Deontoloji ve Sonuççuluk

Evet. Ama burada da işin içine "iyi" olgusunun değerinin belirlenmesi girmektedir.
Yalan söylemek ahlaksızcadır, doğruyu söylemek ise ahlaklı bir davranıştır. Ancak doğruyu söylemenin verdiği etki olumlu/iyi olmayabilir. Doğruyu söylemeniz bir insanın ölümüne sebebiyet verecekse bile doğru söylemek yine etik olandır diyebilir miyiz? Eğer eylemlerin ahlaklılığının "iyiye sebebiyet verme" gibi bir zorunluluğu varsa eylemlerin doğasında nasıl bir ahlak vardır diyebiliyoruz?

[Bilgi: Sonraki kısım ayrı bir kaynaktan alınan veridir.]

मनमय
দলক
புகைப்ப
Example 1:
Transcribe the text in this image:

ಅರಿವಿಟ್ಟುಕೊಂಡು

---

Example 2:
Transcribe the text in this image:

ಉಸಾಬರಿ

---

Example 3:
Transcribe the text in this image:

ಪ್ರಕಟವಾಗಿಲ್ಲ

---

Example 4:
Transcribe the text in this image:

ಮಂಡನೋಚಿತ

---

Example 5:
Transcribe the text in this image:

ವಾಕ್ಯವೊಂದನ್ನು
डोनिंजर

Bu çizgi kritik bir çizgi, eğer buradan ahlaklı eylemin iyiye sonuç verme zorunluluğu olduğunu kabul edersek deontolojik çizgiden çıkıp yararcı, sonuççu bir anlayışa gidiyoruz.
 
Doğruyu söylemeniz bir insanın ölümüne sebebiyet verecekse bile doğru söylemek yine etik olandır diyebilir miyiz? Eğer eylemlerin ahlaklılığının "iyiye sebebiyet verme" gibi bir zorunluluğu varsa eylemlerin doğasında nasıl bir ahlak vardır diyebiliyoruz?

Bu verdiğiniz örnekle sadece son noktadaki hareketi değerlendirebiliriz. Fakat işin ya da verdiğiniz örnekteki gibi o insanın durumunu "kişinin ölmesi ya da yaşaması arasındaki seçime" getiren diğer eylemler gözardı edilirse, pek de doğru bir değerlendirmeye ulaşılamayabilir.

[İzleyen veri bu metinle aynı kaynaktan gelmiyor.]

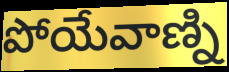
పోయేవాణ్ని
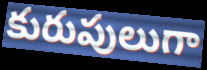
కురుపులుగా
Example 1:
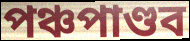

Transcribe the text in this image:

পঞ্চপাণ্ডব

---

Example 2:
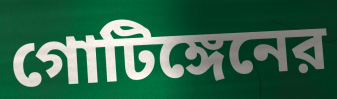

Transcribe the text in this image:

গোটিঙ্গেনের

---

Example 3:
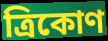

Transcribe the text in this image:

ত্রিকোণ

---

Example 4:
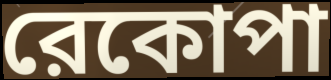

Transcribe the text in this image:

রেকোপা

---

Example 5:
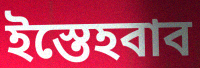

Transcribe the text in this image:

ইস্তেহবাব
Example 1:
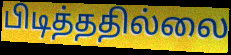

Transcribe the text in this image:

பிடித்ததில்லை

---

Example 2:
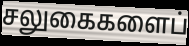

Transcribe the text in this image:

சலுகைகளைப்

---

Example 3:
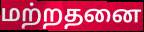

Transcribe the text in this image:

மற்றதனை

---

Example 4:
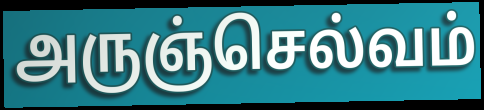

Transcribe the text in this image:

அருஞ்செல்வம்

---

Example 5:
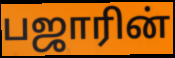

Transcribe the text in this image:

பஜாரின்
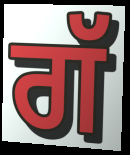
ਗੱ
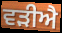
ਵੜੀਐ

Başka eylemlerde yapılan eksiklikler, hatalar veya yanlışlarla beraber bizim doğruyu söylememiz ve bundan sebep birinin kötülüğünün meydana gelmesi durumunda; o kişinin, bunu hakedip etmediği hakkında bir fikrimizin olmaması, ahlaki bir değerlendirmeyi imkansız kılar.

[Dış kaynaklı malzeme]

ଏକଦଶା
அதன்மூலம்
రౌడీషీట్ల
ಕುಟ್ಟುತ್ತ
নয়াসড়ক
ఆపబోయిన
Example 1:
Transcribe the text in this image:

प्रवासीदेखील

Verdiğiniz örneği "ispiyonculuk" yaftası ile benzeştirebiliriz. Ortada bir suç vardir ama suçu işleyeni açığa çıkaran kişiye kötü gözle bakılır. Zannımca burada, uygulamada kabul görmüş bir ahlaki problem mevcuttur. Tabii bahsi geçen durum gerçekten suç mudur? Konusu da başka bakışlara neden olacaktır.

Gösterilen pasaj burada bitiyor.